Saturday, June 07, 2008

That program is still running

Michael Ledeen writes in the Wall Street Journal today comparing al Qaeda and Iran to Hitler and comparing Barack Obama and Europe in general to the Hitler's 1930s opponents. It could be dismissed as standard Bush-McCain talking points except for Ledeen's complete lack of acknowledgment of his own role in the week's news -- as facilitator of a backdoor intelligence operation linking dubious Iranian elements to Dick Cheney's Iraq war operation in 2002 --

When the CIA and the State Department discovered that Ledeen and Ghorbanifar were involved, they opposed any further contact with the two. Ledeen's contacts, the Defense Human Intelligence Service concluded, were "nefarious and unreliable," the Senate committee reported.
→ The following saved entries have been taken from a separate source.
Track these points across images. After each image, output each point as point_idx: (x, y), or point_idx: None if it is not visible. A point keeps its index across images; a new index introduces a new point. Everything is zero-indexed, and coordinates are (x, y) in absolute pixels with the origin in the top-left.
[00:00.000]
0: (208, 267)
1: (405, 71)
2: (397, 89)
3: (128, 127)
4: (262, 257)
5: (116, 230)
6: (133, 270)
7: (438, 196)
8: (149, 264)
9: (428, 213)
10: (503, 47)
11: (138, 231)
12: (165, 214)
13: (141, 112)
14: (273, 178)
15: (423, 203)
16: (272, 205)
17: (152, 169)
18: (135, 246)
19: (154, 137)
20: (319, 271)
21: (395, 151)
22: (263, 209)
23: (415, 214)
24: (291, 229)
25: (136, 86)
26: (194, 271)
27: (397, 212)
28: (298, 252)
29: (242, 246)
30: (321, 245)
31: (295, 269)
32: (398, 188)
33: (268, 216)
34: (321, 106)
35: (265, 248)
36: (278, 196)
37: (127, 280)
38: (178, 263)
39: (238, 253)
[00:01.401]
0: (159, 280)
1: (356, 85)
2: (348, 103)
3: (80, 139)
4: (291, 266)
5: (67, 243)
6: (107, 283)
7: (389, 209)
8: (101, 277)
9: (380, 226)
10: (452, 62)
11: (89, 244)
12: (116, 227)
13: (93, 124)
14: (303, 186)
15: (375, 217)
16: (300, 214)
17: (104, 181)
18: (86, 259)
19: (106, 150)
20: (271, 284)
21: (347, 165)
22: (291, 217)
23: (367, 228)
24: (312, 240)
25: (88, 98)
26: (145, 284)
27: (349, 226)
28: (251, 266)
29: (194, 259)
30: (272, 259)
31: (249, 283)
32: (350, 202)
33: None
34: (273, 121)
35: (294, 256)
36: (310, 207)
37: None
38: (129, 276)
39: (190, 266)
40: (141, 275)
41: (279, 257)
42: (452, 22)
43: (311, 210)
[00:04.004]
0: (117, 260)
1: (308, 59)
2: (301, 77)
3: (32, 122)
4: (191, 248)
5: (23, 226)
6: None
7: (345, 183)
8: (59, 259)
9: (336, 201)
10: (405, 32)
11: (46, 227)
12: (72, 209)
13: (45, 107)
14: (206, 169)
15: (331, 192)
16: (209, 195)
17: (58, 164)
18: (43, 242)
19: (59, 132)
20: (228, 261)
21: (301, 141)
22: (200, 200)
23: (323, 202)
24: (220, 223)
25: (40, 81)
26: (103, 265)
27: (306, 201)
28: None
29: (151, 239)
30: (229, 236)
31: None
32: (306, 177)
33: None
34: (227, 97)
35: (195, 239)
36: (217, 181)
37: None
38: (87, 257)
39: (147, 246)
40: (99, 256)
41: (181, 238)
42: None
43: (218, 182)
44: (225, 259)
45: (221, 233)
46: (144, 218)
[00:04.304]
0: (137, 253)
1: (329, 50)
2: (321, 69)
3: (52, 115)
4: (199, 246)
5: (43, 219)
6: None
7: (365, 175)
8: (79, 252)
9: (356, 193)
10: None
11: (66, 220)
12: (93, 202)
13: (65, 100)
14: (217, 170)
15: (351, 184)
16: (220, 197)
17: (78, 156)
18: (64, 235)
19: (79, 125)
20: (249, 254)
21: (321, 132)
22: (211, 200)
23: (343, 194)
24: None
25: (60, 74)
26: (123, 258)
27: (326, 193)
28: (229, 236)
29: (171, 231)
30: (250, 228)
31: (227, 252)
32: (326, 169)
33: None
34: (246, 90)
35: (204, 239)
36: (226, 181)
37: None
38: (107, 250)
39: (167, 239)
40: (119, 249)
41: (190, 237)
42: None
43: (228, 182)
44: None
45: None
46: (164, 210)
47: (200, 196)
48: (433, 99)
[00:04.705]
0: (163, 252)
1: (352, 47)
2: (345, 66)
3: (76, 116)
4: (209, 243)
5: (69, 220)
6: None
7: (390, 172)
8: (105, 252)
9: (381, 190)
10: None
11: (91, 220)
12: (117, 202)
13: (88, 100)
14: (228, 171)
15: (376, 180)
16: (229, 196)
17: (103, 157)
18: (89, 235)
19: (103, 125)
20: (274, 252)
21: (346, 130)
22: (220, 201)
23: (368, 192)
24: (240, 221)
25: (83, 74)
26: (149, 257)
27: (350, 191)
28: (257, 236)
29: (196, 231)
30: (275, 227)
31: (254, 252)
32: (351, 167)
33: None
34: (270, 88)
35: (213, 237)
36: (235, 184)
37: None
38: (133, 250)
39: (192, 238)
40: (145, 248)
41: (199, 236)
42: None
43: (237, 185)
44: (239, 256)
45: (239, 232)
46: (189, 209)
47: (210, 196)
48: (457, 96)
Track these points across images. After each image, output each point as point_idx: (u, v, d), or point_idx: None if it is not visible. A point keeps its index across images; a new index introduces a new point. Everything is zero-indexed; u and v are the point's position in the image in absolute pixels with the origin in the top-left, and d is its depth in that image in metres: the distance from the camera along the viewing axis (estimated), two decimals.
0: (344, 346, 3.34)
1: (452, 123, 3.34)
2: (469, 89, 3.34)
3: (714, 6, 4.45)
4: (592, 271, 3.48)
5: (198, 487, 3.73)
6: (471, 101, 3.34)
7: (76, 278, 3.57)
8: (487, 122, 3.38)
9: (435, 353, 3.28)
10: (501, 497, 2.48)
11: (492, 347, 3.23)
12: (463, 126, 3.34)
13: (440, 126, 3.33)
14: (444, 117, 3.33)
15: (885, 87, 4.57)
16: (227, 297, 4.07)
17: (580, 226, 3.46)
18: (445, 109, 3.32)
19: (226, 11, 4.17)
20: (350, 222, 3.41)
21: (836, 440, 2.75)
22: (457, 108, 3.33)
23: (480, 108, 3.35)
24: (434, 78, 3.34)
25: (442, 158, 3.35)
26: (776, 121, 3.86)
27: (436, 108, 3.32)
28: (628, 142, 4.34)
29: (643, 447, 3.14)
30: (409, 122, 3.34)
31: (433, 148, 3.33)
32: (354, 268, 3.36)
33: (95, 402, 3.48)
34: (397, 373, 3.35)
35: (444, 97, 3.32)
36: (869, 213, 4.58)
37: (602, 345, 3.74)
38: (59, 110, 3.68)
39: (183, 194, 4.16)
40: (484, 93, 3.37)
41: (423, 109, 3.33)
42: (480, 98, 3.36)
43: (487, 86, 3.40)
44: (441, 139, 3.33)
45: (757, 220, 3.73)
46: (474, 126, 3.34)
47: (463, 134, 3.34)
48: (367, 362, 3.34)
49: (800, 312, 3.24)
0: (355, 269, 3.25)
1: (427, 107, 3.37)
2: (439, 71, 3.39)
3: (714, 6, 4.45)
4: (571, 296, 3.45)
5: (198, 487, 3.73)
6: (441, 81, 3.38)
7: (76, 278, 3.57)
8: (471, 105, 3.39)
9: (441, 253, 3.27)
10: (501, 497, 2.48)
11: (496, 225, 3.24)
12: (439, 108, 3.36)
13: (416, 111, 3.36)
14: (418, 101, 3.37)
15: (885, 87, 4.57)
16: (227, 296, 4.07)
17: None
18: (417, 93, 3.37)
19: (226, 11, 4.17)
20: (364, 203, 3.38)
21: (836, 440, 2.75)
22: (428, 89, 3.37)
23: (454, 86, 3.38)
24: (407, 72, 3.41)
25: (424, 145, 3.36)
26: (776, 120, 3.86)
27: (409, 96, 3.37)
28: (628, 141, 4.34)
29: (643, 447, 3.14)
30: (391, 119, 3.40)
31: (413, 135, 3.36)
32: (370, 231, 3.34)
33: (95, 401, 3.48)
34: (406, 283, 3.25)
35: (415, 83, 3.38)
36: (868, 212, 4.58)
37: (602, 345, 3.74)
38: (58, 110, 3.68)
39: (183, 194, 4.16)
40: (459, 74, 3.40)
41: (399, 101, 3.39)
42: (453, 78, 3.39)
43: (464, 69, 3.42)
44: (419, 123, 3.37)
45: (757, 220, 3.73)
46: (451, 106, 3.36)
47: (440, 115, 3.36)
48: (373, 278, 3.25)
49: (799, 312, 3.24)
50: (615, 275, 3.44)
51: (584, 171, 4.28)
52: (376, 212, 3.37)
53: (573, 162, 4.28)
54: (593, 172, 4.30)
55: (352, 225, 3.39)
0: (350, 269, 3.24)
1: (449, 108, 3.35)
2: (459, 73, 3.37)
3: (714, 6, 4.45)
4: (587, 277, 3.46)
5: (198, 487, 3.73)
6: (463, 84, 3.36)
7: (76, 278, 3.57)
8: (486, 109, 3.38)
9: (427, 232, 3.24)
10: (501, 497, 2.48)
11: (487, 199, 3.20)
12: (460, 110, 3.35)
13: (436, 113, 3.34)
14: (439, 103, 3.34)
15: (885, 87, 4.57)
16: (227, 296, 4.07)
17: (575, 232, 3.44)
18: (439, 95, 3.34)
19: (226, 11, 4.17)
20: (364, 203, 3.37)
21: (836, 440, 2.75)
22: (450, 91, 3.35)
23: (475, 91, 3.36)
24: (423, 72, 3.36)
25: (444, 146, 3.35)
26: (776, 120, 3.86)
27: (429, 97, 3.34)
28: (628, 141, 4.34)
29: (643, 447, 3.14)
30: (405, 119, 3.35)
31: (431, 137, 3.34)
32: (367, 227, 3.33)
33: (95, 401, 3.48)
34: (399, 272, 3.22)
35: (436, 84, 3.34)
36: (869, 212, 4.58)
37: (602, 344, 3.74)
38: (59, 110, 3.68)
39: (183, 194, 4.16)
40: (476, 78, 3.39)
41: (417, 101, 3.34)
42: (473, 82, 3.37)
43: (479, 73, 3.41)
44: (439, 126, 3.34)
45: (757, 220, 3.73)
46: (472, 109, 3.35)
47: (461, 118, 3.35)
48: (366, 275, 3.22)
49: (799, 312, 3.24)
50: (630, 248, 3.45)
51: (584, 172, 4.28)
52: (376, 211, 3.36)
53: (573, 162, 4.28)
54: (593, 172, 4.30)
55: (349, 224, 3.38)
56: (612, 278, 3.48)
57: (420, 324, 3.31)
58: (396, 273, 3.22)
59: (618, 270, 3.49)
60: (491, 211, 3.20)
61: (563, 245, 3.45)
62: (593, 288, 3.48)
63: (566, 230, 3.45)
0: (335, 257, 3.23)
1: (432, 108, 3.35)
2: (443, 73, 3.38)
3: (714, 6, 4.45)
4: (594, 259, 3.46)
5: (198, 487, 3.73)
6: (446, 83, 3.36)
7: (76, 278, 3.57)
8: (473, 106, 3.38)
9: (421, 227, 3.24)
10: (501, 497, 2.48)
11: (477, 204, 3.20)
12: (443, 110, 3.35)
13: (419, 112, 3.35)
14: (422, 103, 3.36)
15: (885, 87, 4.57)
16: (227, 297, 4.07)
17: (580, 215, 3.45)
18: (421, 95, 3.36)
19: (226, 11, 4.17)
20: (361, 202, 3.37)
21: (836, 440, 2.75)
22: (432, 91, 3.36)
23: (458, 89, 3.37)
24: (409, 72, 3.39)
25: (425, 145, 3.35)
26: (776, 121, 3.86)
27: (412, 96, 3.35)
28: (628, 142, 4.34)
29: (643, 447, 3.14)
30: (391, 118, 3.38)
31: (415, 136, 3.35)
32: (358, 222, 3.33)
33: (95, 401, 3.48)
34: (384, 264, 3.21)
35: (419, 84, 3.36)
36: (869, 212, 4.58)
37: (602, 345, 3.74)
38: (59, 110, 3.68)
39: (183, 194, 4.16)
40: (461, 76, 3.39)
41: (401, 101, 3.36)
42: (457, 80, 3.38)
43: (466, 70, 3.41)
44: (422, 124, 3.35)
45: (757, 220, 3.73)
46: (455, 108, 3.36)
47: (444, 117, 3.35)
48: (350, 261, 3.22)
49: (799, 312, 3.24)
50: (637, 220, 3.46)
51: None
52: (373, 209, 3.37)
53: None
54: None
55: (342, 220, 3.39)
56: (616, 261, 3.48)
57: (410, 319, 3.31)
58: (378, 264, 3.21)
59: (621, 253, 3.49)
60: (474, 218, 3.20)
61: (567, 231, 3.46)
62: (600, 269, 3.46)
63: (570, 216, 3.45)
According to the report, Ledeen, however, persisted, presenting then-Undersecretary of Defense Douglas Feith with a new 100-day plan to provide, among other things, evidence of Iraqi weapons of mass destruction that supposedly had been moved to Iran — Saddam Hussein's archenemy. This time, the report said, Ledeen solicited support from former speaker of the House of Representatives Newt Gingrich and from three then- GOP senators, Sam Brownback of Kansas , Jon Kyl of Arizona and Rick Santorum of Pennsylvania.


The brilliance of the Saddam-moved-WMDs-to-Iran claim is that it required a war against Iraq and Iran. One out of two ain't bad. So anyway, now he's complaining --

The rise of messianic mass movements is not new, and there is very little we do not know about them. Nor is there any excuse for us to be surprised at the success of evil leaders, even in countries with long histories and great cultural and political accomplishments.

The problem here is that lack of any evidence that Islamism is a mass movement. The best he can do is Ahmadinejad but even he is beset by issues like economic problems and competing power centers. Hence resorting to the lamest of calls to action --

There is little if any condemnation from the West, and virtually no action against it, suggesting, at a minimum, a familiar Western indifference to the fate of the Jews.

This is the type of PR that a war plan drawn up on a napkin ("During the Rome meetings, Ghorbanifar also laid out a scheme to overthrow the Iranian regime on a napkin during a late night meeting in a bar") gets you.